Source text

# # # # #

# My Husband Is Terrible with Money And It is Tearing Us Apart!!!



## ebsis1971 (Nov 4, 2013)

Hello all!!

I am so broken right now and confused right now

My husband and I have been together for 4 years and married 2 1/2 of the 4 years.

He is so terrible with money and i just cannot take it anymore. I don't want to get a divorce because i do love him but he is so irresponsible with money that i have built up so much resentment towards him.

my husband is in real estate so it's kind of off and on for him. however, he has jobs on the side that brings him in extra cash. now, what he does with this money, i have no idea because it does not come my way at all.

we have received so many eviction notices that i can't even count anymore. He only takes on the responsibility of paying the rent and will not pay for anything else. All the other expenses fall on me. that leaves me living pay check to pay check. 

i had a second job when we first started dating and this job was paying me more for working part-time than my day job. My part-time was just too stressful. After a year of marriage he told me that i could let go of my second job and that he would chip in more so that i don't feel the raft of missing that second income. Well, i have yet to see this happen. i'm always robbing peter to pay paul and i have taken out numererous loans just to keep afloat. Now this man brings in thousands of dollars and will not offer me any help at all. I know this sounds unrealistic but it's the truth. he may help out on occasions but that's it. But let me clear up occasions. he paid my cell phone bill once and he paid my car note all of maybe 5 times in total. He bought me a nice pocket book, a pair of sneakers and a nice coat. 

i am thankful for all of those things but that's what he calls helping out. What about gas & electric, water, cable, food, clothes ect. I have a teenage daughter who needs things but i cannot provide for her like i want to because every time i get paid, all of my money goes on bills.

He always trusting people to take his money and invest in things but he always ends up losing. i tell him time and time again that he needs to take care of home first and whatever is left, then you do what you want. Somehow he just cannot grasp that concept. how i know this is because we are facing eviction again!!!

i have complained and complained to him that i need help and but to no avail. he feels that him paying the rent only should cut it. He has two cars which i did not agree with at all but my words mean nothing. he went to gamble one time and he won $9,000 and he gave me $1,000 of it and told me, " now don't say that i have never done anything for you!!". and i believe that he would not have given me that if i had not seen it.

# # # # #

Provided data

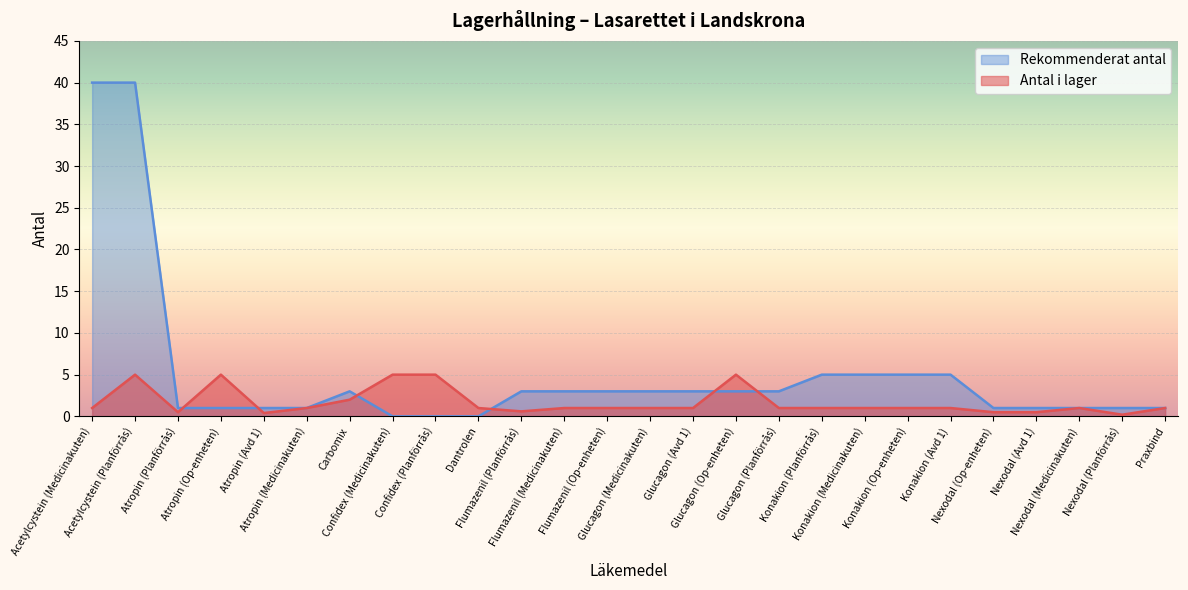

What is the value of the Antal i lager point at the 10th from the left?

1.0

# # # # #

Your tasks
a) Using the forum post, answer:
(i) How long has the writer been with her husband, and for how much of that time have they been married?
(ii) What line of work is the husband in?
(iii) How much did the husband win gambling, and how much of it did he give the writer?
b) Reproduce the forum post word for word from "i had a second" up to and including "a nice coat.".
The material has no connection to the forum post.

Exercise responses
a)
(i) Four years together, married for 2 1/2 of them.
(ii) Real estate.
(iii) He won $9,000 and gave her $1,000.

b)
i had a second job when we first started dating and this job was paying me more for working part-time than my day job. My part-time was just too stressful. After a year of marriage he told me that i could let go of my second job and that he would chip in more so that i don't feel the raft of missing that second income. Well, i have yet to see this happen. i'm always robbing peter to pay paul and i have taken out numererous loans just to keep afloat. Now this man brings in thousands of dollars and will not offer me any help at all. I know this sounds unrealistic but it's the truth. he may help out on occasions but that's it. But let me clear up occasions. he paid my cell phone bill once and he paid my car note all of maybe 5 times in total. He bought me a nice pocket book, a pair of sneakers and a nice coat.